Communities have reaped the benefits of Ohio’s booming energy industry. But some local officials believe their schools are missing out on potential funds.
A portion of northwest Ohio’s landscape has drastically changed over the past few years with the addition of more than 300 wind turbines spinning in the breeze.
To some, these turbines mean more than just energy production. They’ve also created another source of revenue. Jeff Snyder is the superintendent of the Lincolnview Local School district in Van Wert County. He says his district has greatly benefited from the new wind energy development.
“For us, it’s been a -- to the tune of over $400,000 per year for 20 years.”
That’s money from one project, the Blue Creek Wind Farm a more than $600 million venture by Iberdrola Renewables which put 115 turbines in Van Wert.
Iberdrola has other big projects, but they had to be tabled because of new restrictions passed by state lawmakers. These restrictions, known as setbacks, dictate how far a wind turbine must be from a landowner’s property if that landowner did not agree to be part of the wind farm.
One potential wind farm planned to have 75 turbines, but the new setbacks would slash that to just 2. Another project drew up 50 turbines but now it could only get 7.
Snyder says that’s money going out the window for his district which was poised to make another $600,000 a year off the pending projects.
“And all of the sudden somebody down in Columbus makes a decision that that’s not good enough for us. Without even talking to myself and our constituents and our county. That’s frustrating to hear and observe and go through," said Snyder.
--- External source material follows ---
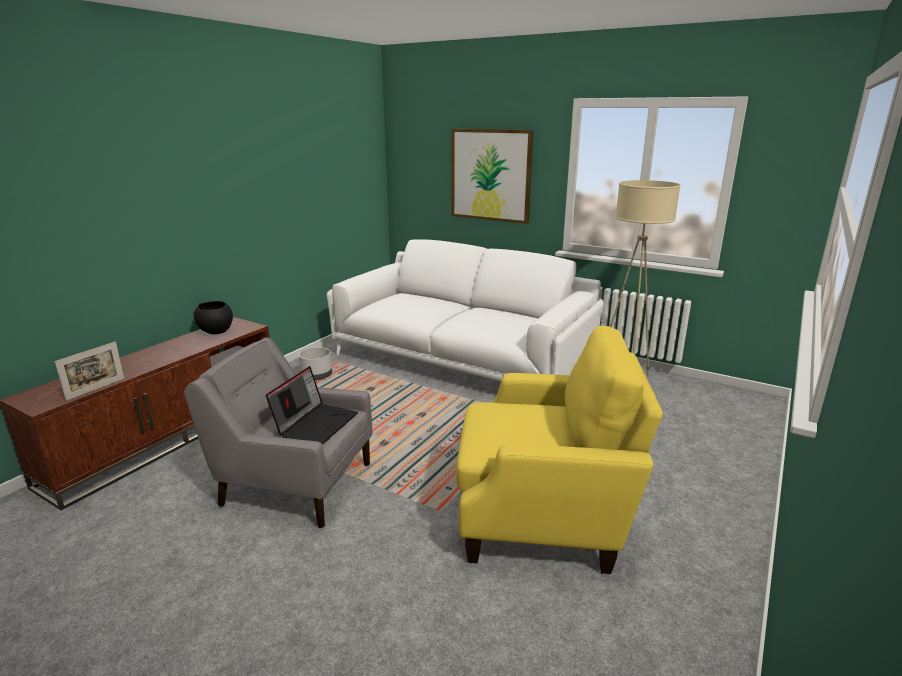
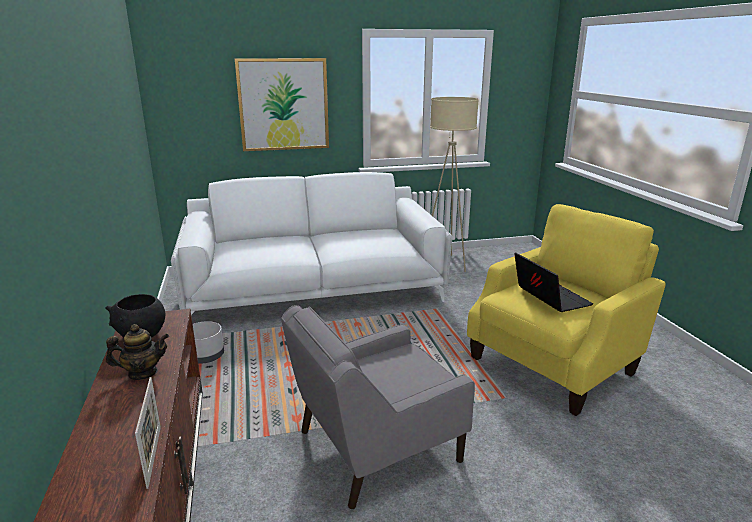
camera: 45 degrees left, 0 degrees up
(175, 350) = (143, 373): none -> teapot
(316, 424) = (401, 370): laptop -> laptop (549, 297)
Synder says the money his district has received from the wind farm has increased access to computers and helped the district add more academic programs. Snyder says wind has become a valuable asset for the region and that his schools have added renewable energy as a component to students’ education.
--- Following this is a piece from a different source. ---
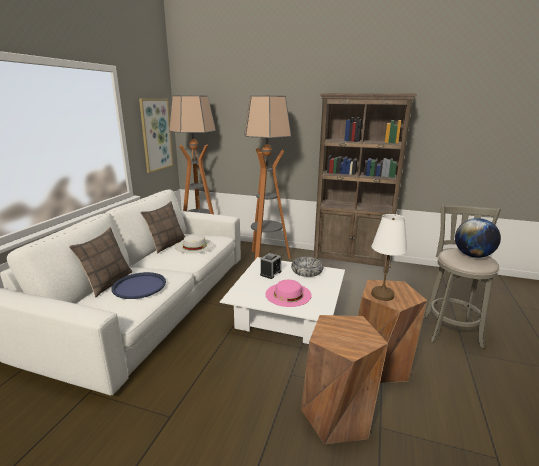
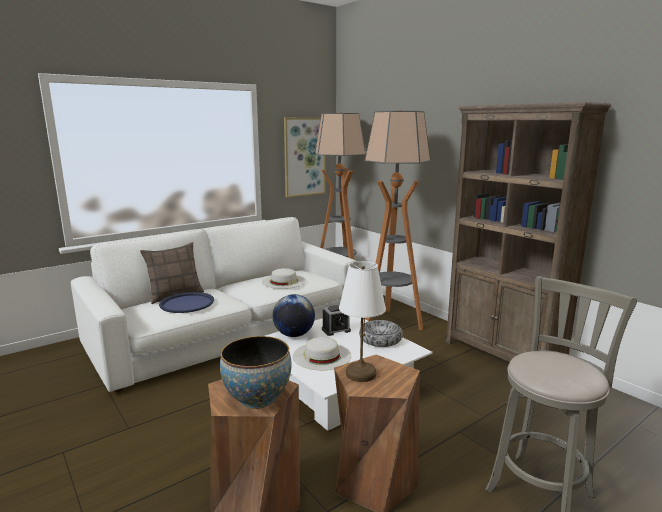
camera: 35 degrees right, 5 degrees down
(166, 244) = (266, 275): pillow -> none
(288, 294) = (322, 356): pink hat -> white hat
(358, 336) = (257, 398): none -> bowl
(473, 256) = (566, 368): globe -> globe (294, 335)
He’s among local government officials from northwest Ohio who are calling on lawmakers to pass a new bill that would give county commissioners the power to draw their own setbacks.
But backers of the current law say these restrictions are meant to protect those who don’t want anything to do with energy projects. Republican Senator Bill Seitz of Cincinnati is a big proponent of strict setbacks. He says local officials who benefit from wind farm revenue – such as Snyder – should put themselves in the shoes of those landowners.
“It’s very easy for Mr. School Superintendent to say that, but he might feel differently if it was his property that was right next door to a wind farm with numerous four and 500 foot structures whirring in the breeze on a daily basis," said Seitz.
Seitz says Ohio’s setbacks should be uniform statewide and the current rules already align pretty closely to the norm in the U.S. In fact, he’d like to see the gap between non-participating landowners and wind projects widen even more.
“We need to remember, Ohio has 11 and a half million people. It is quite different than Kansas and Texas and Minnesota where there is not the same density of population and so respect for private property rights is more important when there are more people around than when there are less people around,” Seitz said.
The bill to hand the control to create setbacks to county commissioners is currently being heard by a House committee.